Take the three BDS demands: sovereignty for a Palestine outside the ‘Green Line’, equality within it, and return to one’s home or land in Israel. When these are realized, the boycott ends. Now assume these have been achieved. The result would be two states. The one inside the 1948-occupied territories would be a human rights-based democracy, probably with a Palestinian majority. The nature of the West Bank/Gaza state is left open, but it seems the same reasons one supports human rights-based democracy in Israel would move one to support it in the small ‘Palestine’.
The logical outcome of BDS success, then, appears to be Two Democratic States – both absolutely non-discriminatory on the basis of religion or ethnicity. But at that point what conceivable reason could there be not to unify them, given that opposition to partition has been for a century the air that the Palestinian majority has breathed?
Rejection of the 1937 Peel proposals and the 1947 General Assembly decision was always emotional and virtually unanimous. PLO acceptance of it in the 1980s and 1990s was always extremely disputed. Two democratic states side by side could make sense only perhaps as a political compromise.
PSC Neutrality
The PSC EC might have some good reasons for wanting to stay in the mainstream. It evidently believes it can achieve more – for Palestinians, not for itself – from the inside of British politics than from a stance virtually nobody in British politics takes. Since the one-democratic-state position entails the replacement of the Jewish state by a democratic state is an unpopular prospect, at least among the elite, in the land of Balfour.
But members of PSC should not forget that since the two-state solution is a Zionist solution, and being neutral about the two-state solution means being open to it, its neutrality means openness to Zionism, openness, perhaps in this special case, to doing without democracy. While PSC never says it is anti-Zionist, it would be hard to claim solidarity with Palestinians and at the same time be pro-Zionist.
Perhaps next year’s AGM will see a motion calling on PSC to endorse anti-Zionism.
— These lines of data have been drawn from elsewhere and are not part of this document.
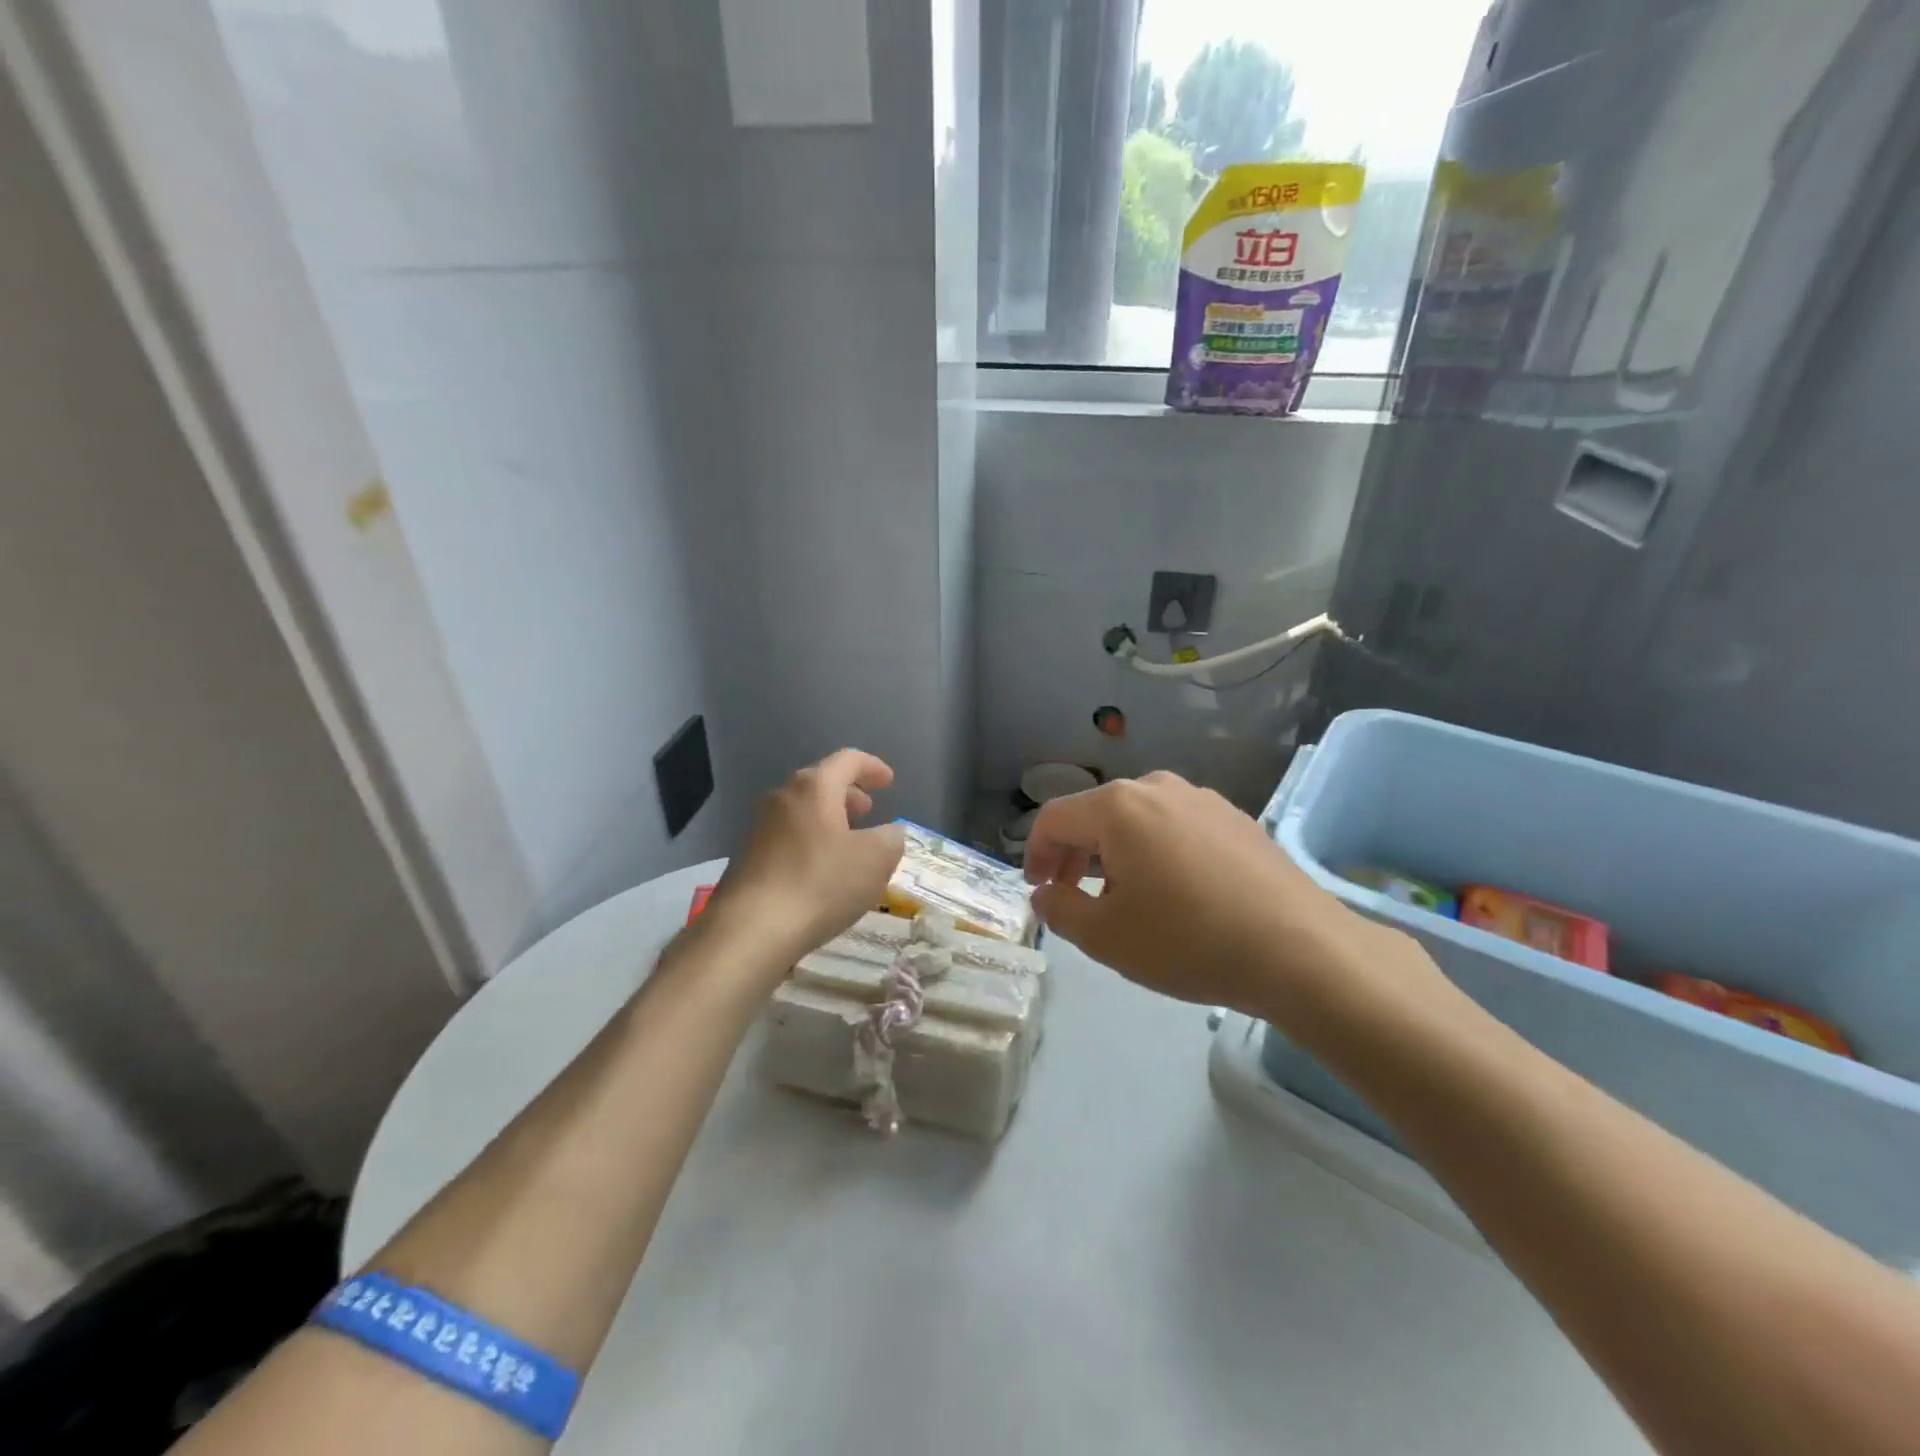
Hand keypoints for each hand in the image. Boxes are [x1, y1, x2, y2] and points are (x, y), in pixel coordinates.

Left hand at [708, 749, 904, 966]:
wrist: (751, 929)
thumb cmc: (820, 883)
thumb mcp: (875, 860)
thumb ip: (891, 839)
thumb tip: (889, 833)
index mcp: (814, 787)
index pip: (847, 760)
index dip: (872, 767)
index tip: (889, 781)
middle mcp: (782, 797)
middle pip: (820, 783)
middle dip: (848, 793)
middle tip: (869, 810)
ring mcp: (759, 827)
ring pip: (802, 811)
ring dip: (829, 819)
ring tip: (849, 842)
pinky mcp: (748, 858)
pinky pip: (788, 836)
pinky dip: (811, 841)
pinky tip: (821, 870)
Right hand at [1023, 771, 1436, 1019]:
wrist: (1301, 950)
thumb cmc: (1188, 940)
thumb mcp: (1106, 937)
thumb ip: (1060, 908)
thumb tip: (1045, 892)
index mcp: (1118, 806)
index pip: (1054, 818)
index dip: (1034, 853)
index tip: (1038, 889)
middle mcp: (1158, 787)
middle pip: (1096, 814)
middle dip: (1075, 853)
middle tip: (1072, 895)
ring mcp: (1202, 799)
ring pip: (1138, 819)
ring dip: (1116, 852)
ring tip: (1123, 896)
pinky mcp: (1236, 817)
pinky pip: (1176, 826)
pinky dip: (1156, 850)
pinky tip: (1174, 891)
For the same reasons PSC EC in 2015 and 2016 opposed a motion to sanction Israel by expelling it from the UN, it would most likely oppose such a motion. But I hope the increasing attention PSC gives to the refugees and to the Palestinians in Israel will lead to the realization that the two-state idea is rather a thin branch upon which to hang all the rights of all Palestinians.
– Blake Alcott is an ecological economist and Director, One Democratic State in Palestine Ltd. He contributed this article to PalestineChronicle.com.